__Tujuan Tugas__
Sunting data mulai dari baris pertama sampai baris yang memuat "[362, 265, 376, 295]", dengan mengganti "beer" menjadi "wine" dan membiarkan bagian lain tetap sama. Tuliskan kembali hanya baris-baris tersebut, termasuk baris awal dan baris akhirnya.

*** Data yang Diberikan

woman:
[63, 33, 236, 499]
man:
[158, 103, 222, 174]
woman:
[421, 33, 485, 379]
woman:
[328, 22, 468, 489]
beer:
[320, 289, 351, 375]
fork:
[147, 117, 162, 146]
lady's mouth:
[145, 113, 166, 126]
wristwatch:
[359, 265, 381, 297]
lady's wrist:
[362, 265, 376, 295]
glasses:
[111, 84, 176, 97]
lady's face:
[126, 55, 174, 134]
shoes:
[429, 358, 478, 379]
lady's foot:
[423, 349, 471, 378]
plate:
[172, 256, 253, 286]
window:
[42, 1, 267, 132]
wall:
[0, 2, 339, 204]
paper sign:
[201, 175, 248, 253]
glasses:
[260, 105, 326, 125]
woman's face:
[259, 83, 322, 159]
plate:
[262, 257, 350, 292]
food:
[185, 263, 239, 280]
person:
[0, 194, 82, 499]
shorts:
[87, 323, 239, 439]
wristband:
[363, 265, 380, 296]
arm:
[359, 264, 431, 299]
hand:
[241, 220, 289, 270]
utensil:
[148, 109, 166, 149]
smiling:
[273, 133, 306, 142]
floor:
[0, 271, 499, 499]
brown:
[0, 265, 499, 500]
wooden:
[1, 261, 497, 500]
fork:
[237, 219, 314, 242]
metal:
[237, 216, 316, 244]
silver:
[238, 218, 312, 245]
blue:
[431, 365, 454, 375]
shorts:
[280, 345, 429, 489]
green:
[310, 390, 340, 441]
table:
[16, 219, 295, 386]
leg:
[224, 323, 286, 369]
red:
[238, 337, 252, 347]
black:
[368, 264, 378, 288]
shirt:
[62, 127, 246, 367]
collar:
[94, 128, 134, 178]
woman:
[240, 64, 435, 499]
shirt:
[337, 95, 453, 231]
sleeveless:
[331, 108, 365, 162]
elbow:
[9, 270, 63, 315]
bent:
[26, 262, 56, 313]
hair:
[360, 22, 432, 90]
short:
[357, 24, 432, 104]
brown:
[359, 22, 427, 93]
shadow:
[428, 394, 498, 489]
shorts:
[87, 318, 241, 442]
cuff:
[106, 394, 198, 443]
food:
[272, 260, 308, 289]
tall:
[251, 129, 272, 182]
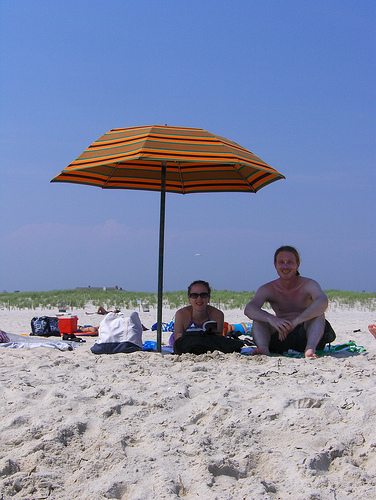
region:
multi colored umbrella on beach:
[58, 106, 284, 198]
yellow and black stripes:
[126, 126, 217, 145]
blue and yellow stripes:
[138, 144, 223, 159]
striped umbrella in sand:
[90, 130, 208, 155]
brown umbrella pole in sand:
[139, 160, 171, 364]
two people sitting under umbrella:
[147, 237, 342, 350]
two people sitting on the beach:
[180, 228, 356, 351]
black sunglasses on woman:
[181, 289, 213, 302]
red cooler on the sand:
[56, 312, 82, 336]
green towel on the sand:
[344, 339, 362, 359]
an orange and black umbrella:
[49, 96, 297, 223]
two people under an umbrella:
[155, 244, 341, 347]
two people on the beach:
[161, 228, 373, 390]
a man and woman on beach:
[162, 221, 357, 374]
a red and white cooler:
[50, 298, 81, 338]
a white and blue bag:
[84, 299, 148, 362]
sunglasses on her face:
[184, 288, 209, 304]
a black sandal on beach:
[60, 326, 106, 351]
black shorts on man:
[234, 304, 343, 368]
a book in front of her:
[171, 316, 240, 341]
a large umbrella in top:
[68, 95, 287, 202]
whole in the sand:
[201, 441, 254, 491]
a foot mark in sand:
[205, 443, 257, 494]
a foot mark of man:
[98, 413, 160, 485]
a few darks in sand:
[22, 406, 259, 498]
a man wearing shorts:
[241, 298, 365, 365]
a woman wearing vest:
[162, 289, 235, 359]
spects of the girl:
[186, 281, 217, 298]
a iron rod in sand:
[147, 172, 168, 368]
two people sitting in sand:
[131, 252, 329, 350]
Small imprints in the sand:
[13, 441, 65, 495]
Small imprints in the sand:
[49, 412, 90, 461]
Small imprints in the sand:
[99, 398, 134, 424]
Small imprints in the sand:
[203, 453, 245, 494]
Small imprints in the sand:
[309, 439, 348, 478]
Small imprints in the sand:
[284, 361, 311, 421]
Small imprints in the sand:
[11, 366, 47, 408]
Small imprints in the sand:
[99, 476, 139, 495]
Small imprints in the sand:
[126, 451, 178, 498]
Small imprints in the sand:
[132, 397, 187, 439]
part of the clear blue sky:
[0, 8, 53, 43]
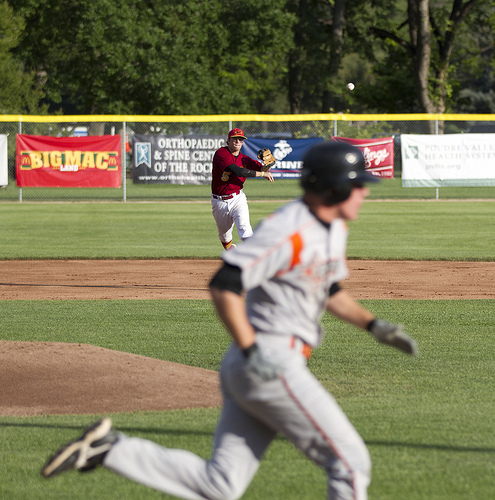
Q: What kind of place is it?
A: It is a field.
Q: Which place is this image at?
A: It is at the field.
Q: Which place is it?
A: It is a field.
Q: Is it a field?
A: Yes, it is a field.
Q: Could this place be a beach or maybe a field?
A: It is a field.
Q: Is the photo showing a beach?
A: No, the picture is showing a field.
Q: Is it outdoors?
A: Yes, it is outdoors.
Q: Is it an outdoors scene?
A: Yes, it is outdoors.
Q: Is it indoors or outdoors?
A: It is outdoors.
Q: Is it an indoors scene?
A: No, it is outdoors.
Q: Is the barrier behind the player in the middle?
A: Yes, the barrier is behind the player.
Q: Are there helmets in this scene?
A: Yes, there is a helmet.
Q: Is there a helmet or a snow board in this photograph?
A: Yes, there is a helmet.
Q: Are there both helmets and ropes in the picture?
A: No, there is a helmet but no ropes.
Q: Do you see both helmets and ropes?
A: No, there is a helmet but no ropes.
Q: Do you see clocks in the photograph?
A: No, there are no clocks.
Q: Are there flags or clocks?
A: No, there are no clocks or flags.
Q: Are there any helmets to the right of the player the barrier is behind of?
A: Yes, there is a helmet to the right of the player.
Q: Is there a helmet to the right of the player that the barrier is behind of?
A: Yes, there is a helmet to the right of the player.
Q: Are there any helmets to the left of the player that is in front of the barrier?
A: No, the helmet is to the right of the player.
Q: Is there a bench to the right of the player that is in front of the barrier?
A: No, there is a helmet to the right of the player.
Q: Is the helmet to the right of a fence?
A: No, the helmet is to the right of the player.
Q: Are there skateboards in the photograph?
A: No, there are no skateboards.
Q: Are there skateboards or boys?
A: No, there are no skateboards or boys.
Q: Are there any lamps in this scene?
A: No, there are no lamps.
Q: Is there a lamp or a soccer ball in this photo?
A: No, there are no lamps or soccer balls.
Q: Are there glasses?
A: No, there are no glasses.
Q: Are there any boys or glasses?
A: No, there are no glasses or boys.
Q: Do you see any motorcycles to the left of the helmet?
A: No, there is a player to the left of the helmet.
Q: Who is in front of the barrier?
A: The player is in front of the barrier.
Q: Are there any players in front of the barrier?
A: Yes, there is a player in front of the barrier.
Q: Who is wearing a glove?
A: The player is wearing a glove.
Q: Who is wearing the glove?
A: The player is wearing a glove.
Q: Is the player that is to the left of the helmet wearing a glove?
A: Yes, the player is wearing a glove.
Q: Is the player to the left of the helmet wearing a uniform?
A: No, the player is wearing a glove.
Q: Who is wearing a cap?
A: The player is wearing a cap.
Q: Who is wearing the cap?
A: The player is wearing a cap.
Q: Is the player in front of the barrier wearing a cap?
A: Yes, the player is wearing a cap.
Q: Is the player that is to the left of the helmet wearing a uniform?
A: No, the player is wearing a cap.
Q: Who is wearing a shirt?
A: The player is wearing a shirt.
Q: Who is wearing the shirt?
A: The player is wearing a shirt.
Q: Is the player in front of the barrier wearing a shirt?
A: Yes, the player is wearing a shirt.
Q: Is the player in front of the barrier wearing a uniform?
A: No, the player is wearing a shirt.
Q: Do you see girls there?
A: No, there are no girls.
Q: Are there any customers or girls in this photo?
A: No, there are no girls or customers.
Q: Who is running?
A: The player is running.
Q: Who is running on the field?
A: The player is running on the field.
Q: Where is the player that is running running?
A: The player is running on the field.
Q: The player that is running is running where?
A: The player is running on the field.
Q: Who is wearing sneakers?
A: The player is wearing sneakers.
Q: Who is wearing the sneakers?
A: The player is wearing sneakers.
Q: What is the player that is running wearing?
A: The player is wearing sneakers.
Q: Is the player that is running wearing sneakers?
A: Yes, the player is wearing sneakers.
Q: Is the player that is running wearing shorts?
A: No, the player is wearing sneakers.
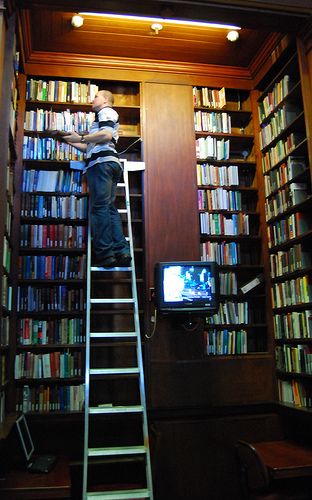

******

__Jawaban__
woman:
[63, 33, 236, 499]
man:
[158, 103, 222, 174]
woman:
[421, 33, 485, 379]
woman:
[328, 22, 468, 489]
wine:
[320, 289, 351, 375]
fork:
[147, 117, 162, 146]
lady's mouth:
[145, 113, 166, 126]
wristwatch:
[359, 265, 381, 297]
lady's wrist:
[362, 265, 376, 295]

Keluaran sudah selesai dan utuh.